Structured diff data:
- - -

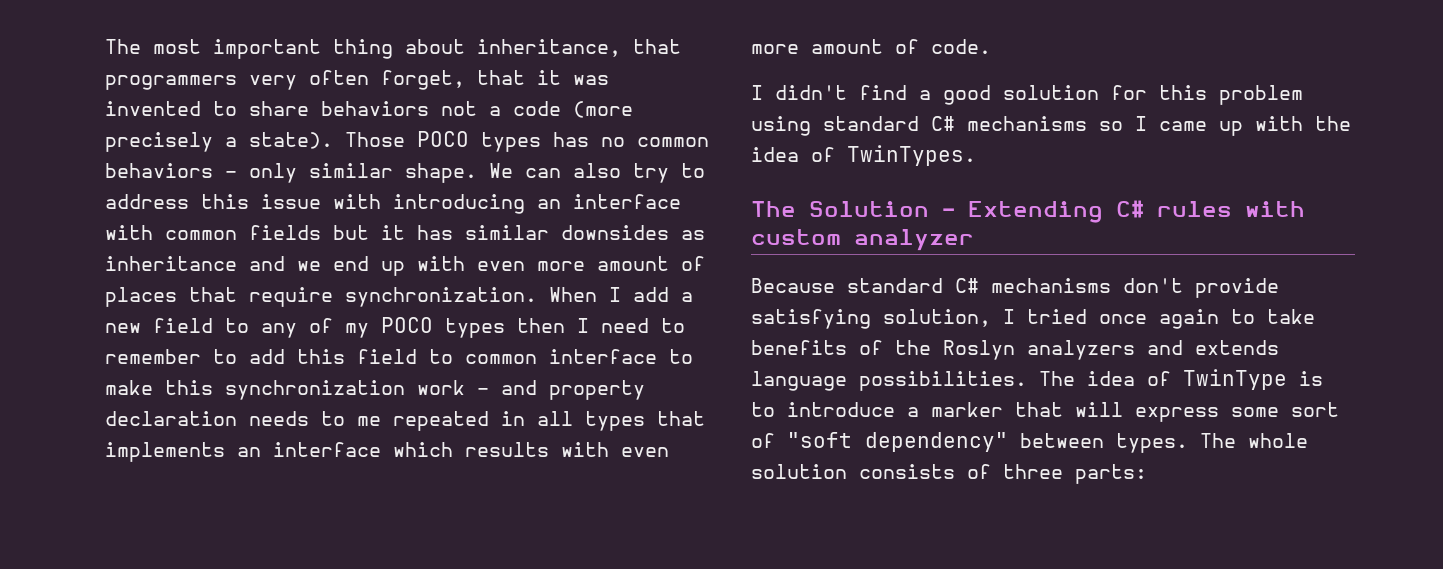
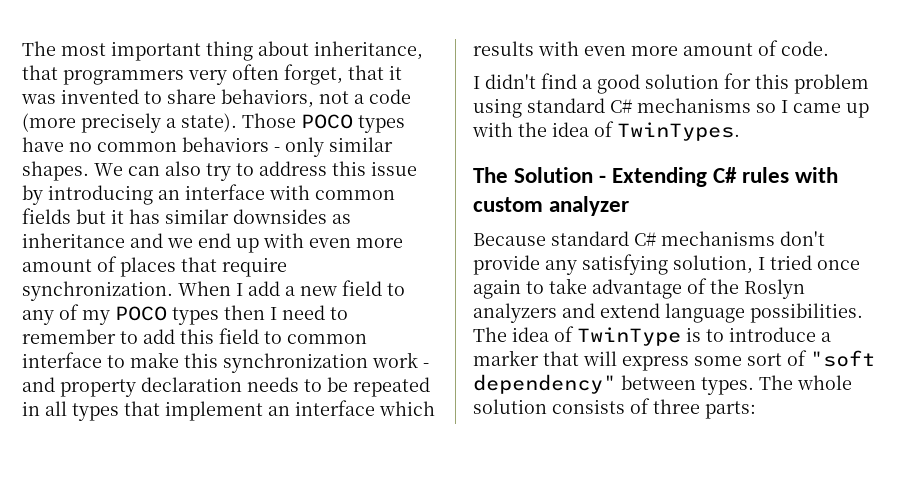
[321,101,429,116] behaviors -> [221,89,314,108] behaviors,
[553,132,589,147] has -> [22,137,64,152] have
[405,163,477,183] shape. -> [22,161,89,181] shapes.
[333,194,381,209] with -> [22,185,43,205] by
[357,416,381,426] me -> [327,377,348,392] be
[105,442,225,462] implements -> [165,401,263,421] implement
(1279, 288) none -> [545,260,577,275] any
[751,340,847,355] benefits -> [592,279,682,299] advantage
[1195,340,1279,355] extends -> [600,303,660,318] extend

- - -

ACTION ITEM:
With the pictures omitted, the records above are to be repeated exactly.

OUTPUT FOR THIS EXERCISE:
[321,101,429,116] behaviors -> [221,89,314,108] behaviors,
[553,132,589,147] has -> [22,137,64,152] have
[405,163,477,183] shape. -> [22,161,89,181] shapes.
[333,194,381,209] with -> [22,185,43,205] by
[357,416,381,426] me -> [327,377,348,392] be
[105,442,225,462] implements -> [165,401,263,421] implement
(1279, 288) none -> [545,260,577,275] any
[751,340,847,355] benefits -> [592,279,682,299] advantage
[1195,340,1279,355] extends -> [600,303,660,318] extend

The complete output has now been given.